• **Study material**:
┄┄┄┄┄┄┄┄┄┄

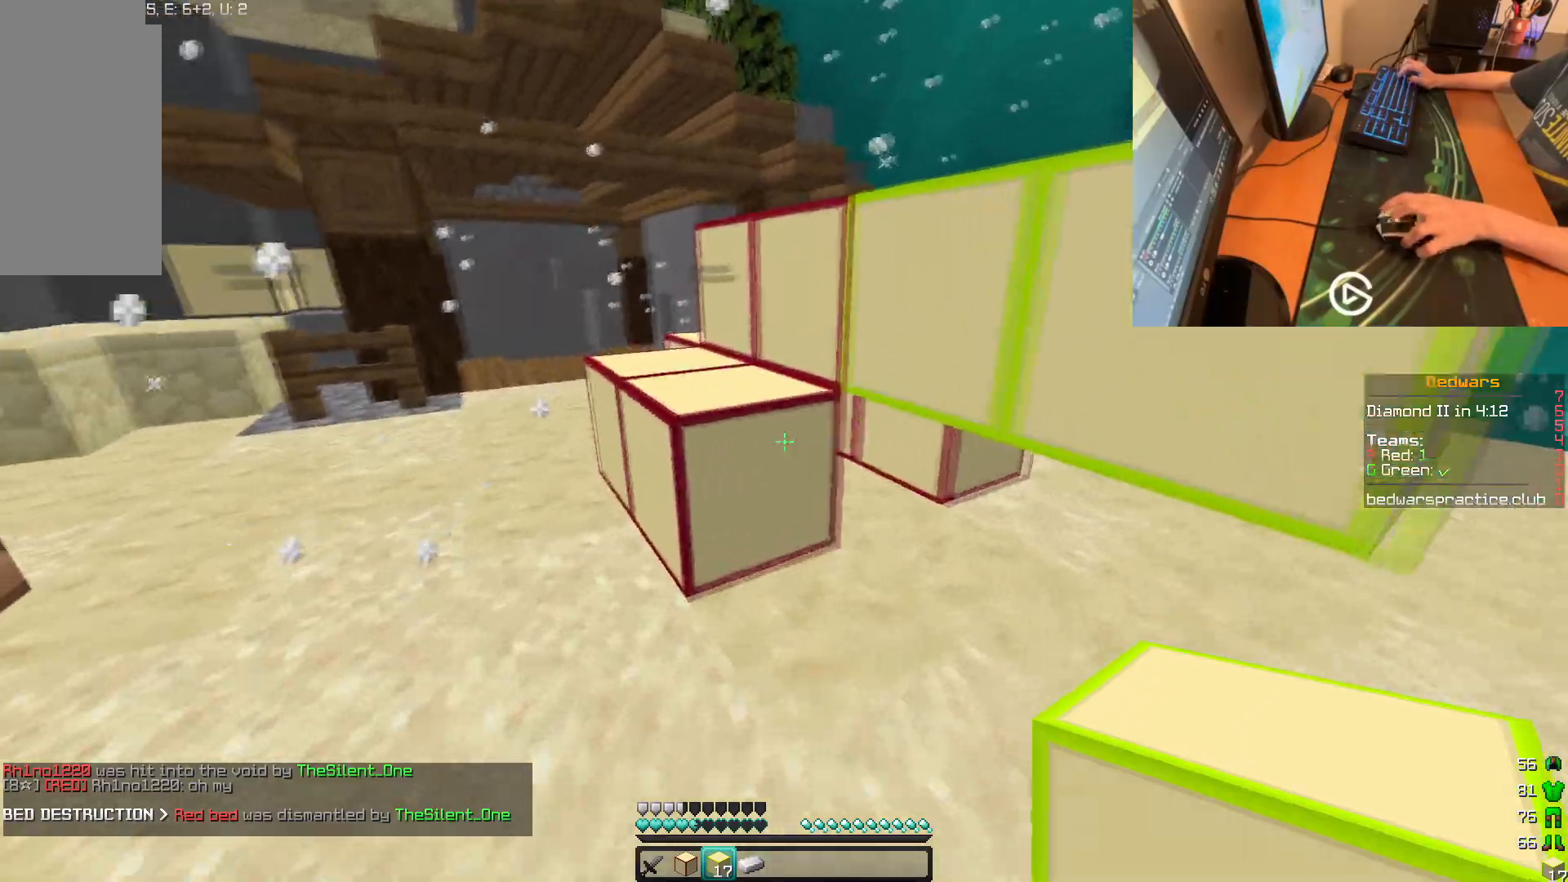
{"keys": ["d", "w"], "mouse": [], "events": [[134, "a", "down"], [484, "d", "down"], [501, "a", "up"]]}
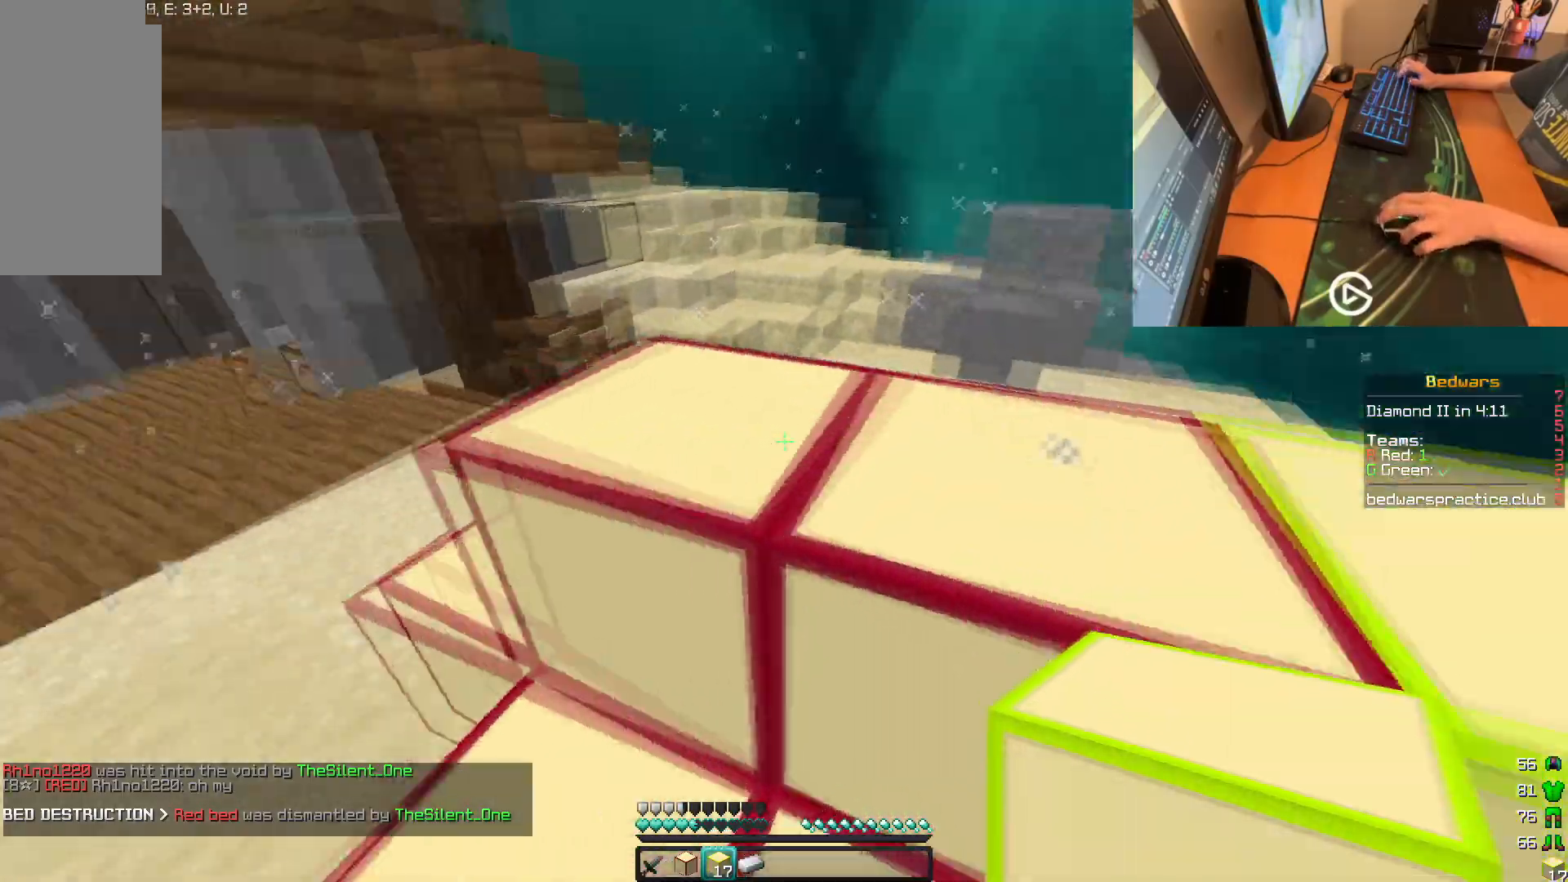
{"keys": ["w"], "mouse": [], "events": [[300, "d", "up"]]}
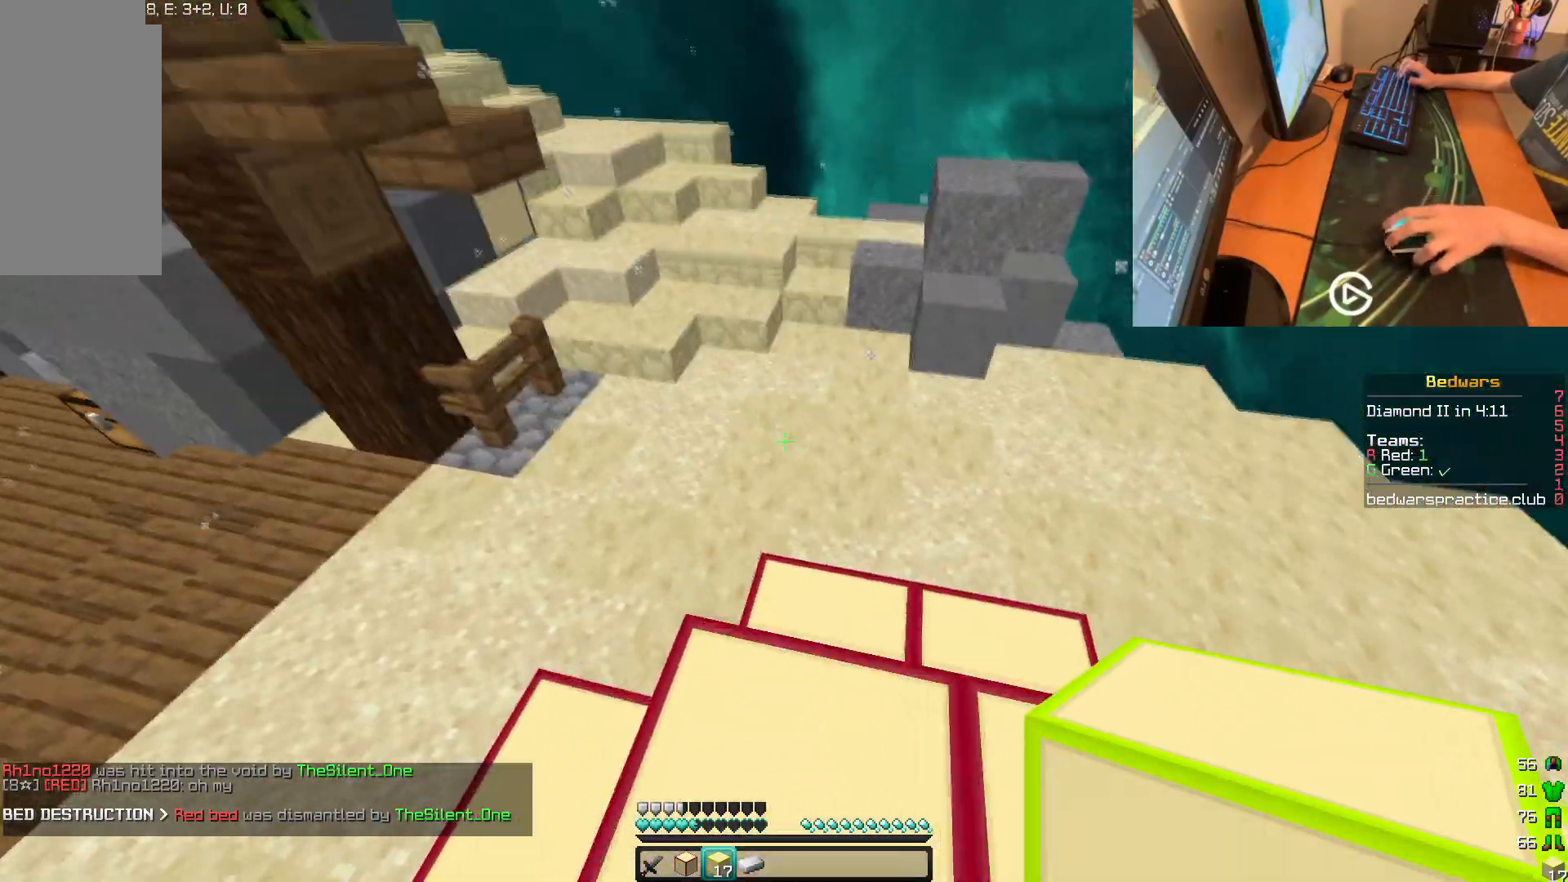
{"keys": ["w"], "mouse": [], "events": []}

┄┄┄┄┄┄┄┄┄┄

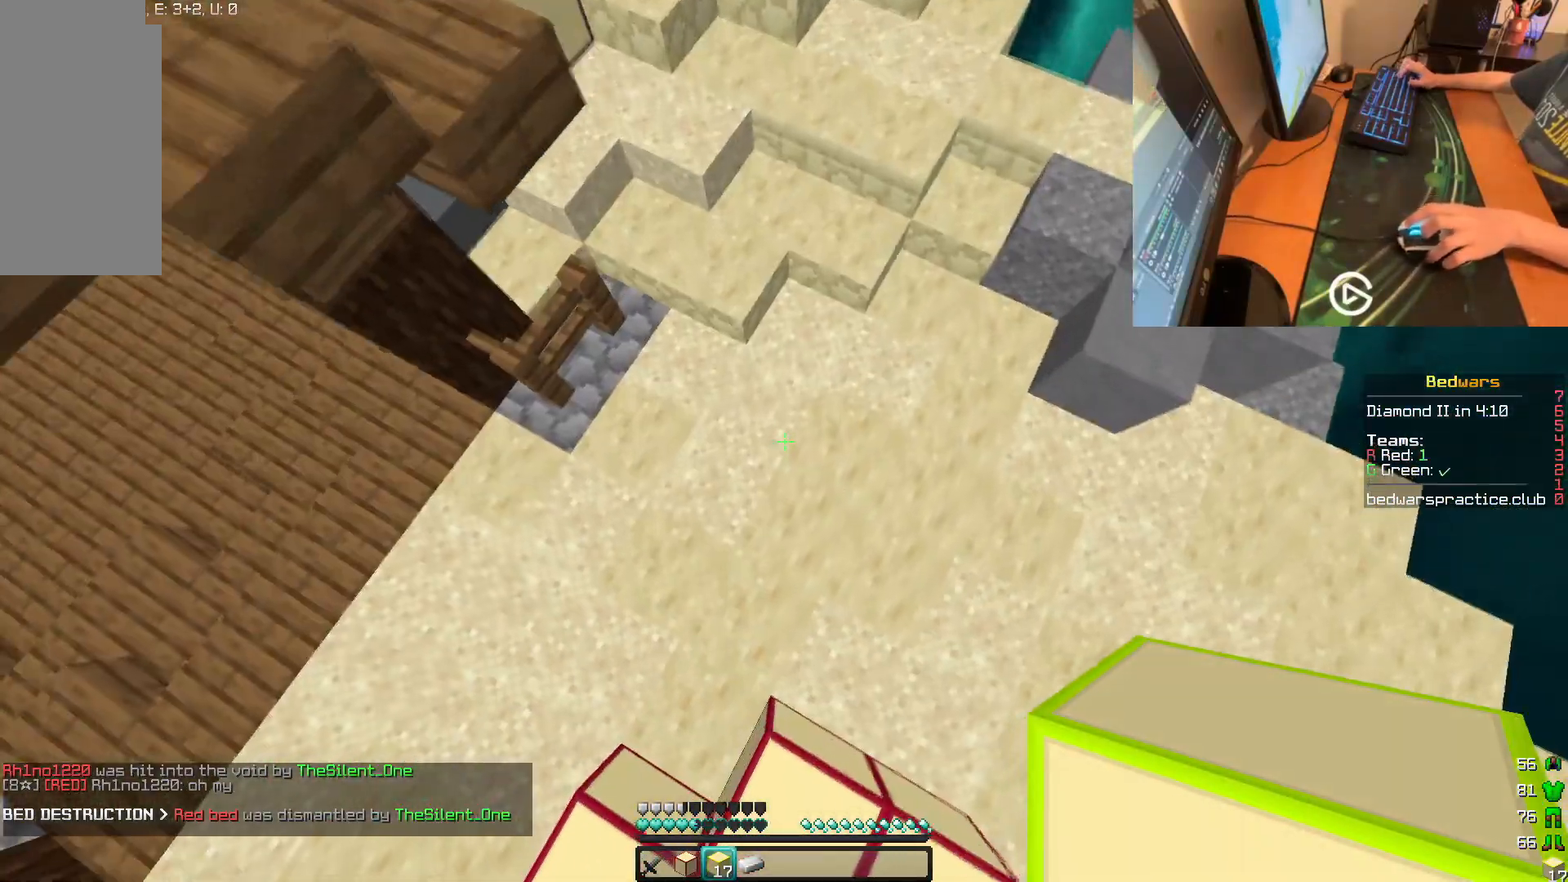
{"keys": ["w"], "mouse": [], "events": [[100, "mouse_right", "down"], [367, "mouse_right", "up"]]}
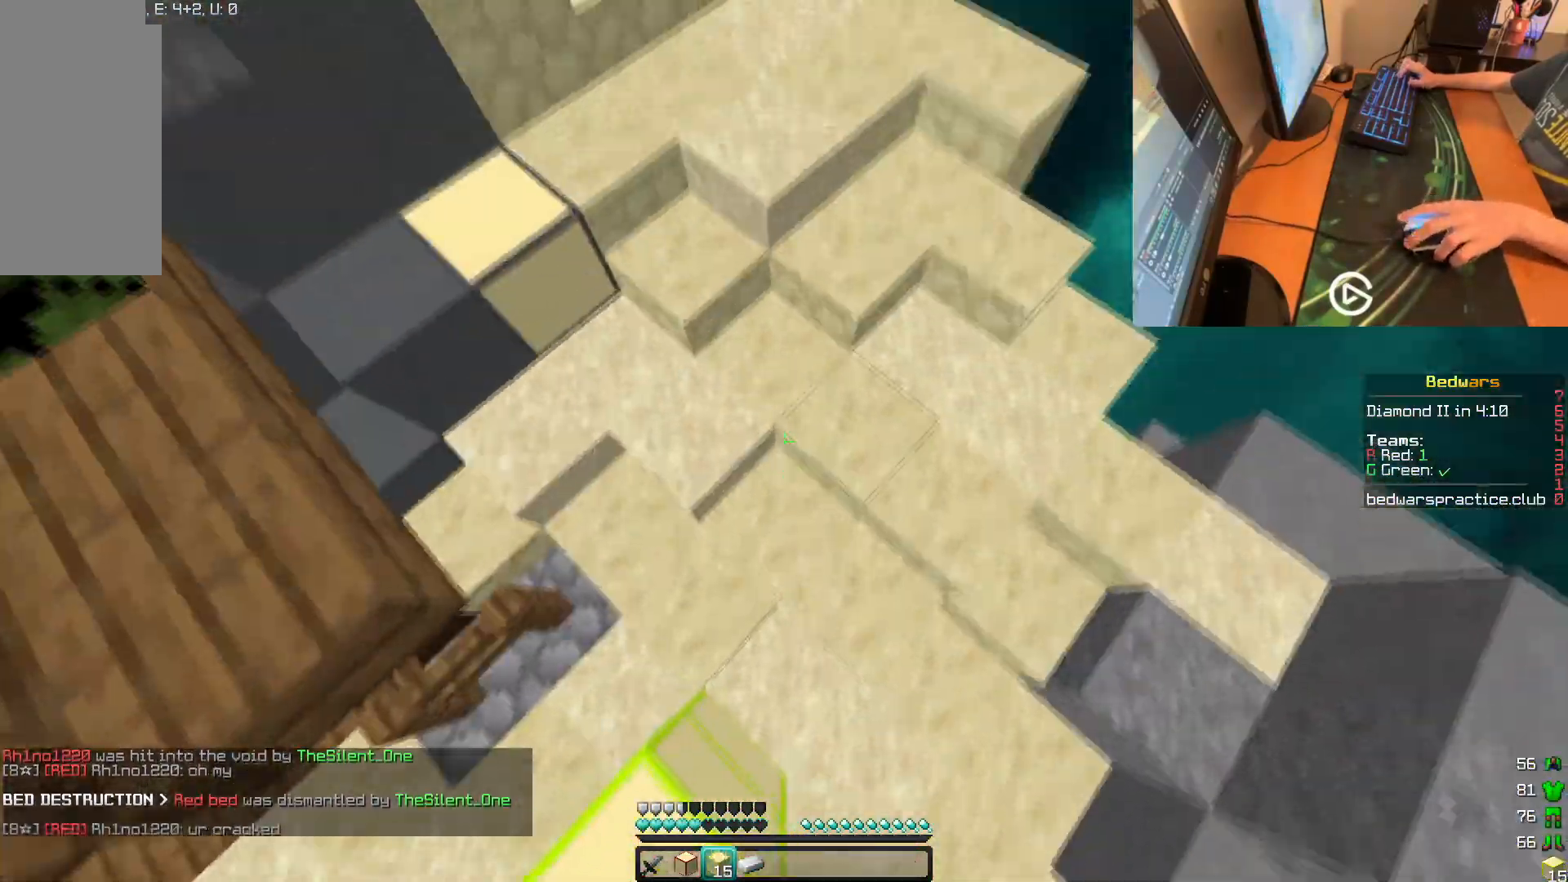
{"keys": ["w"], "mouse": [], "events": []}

┄┄┄┄┄┄┄┄┄┄

• **Work instructions**: Going through the listing above, copy out every line that has the string "down".

• **Response for this exercise**:
{"keys": ["d", "w"], "mouse": [], "events": [[134, "a", "down"], [484, "d", "down"], [501, "a", "up"]]}
{"keys": ["w"], "mouse": [], "events": [[100, "mouse_right", "down"], [367, "mouse_right", "up"]]}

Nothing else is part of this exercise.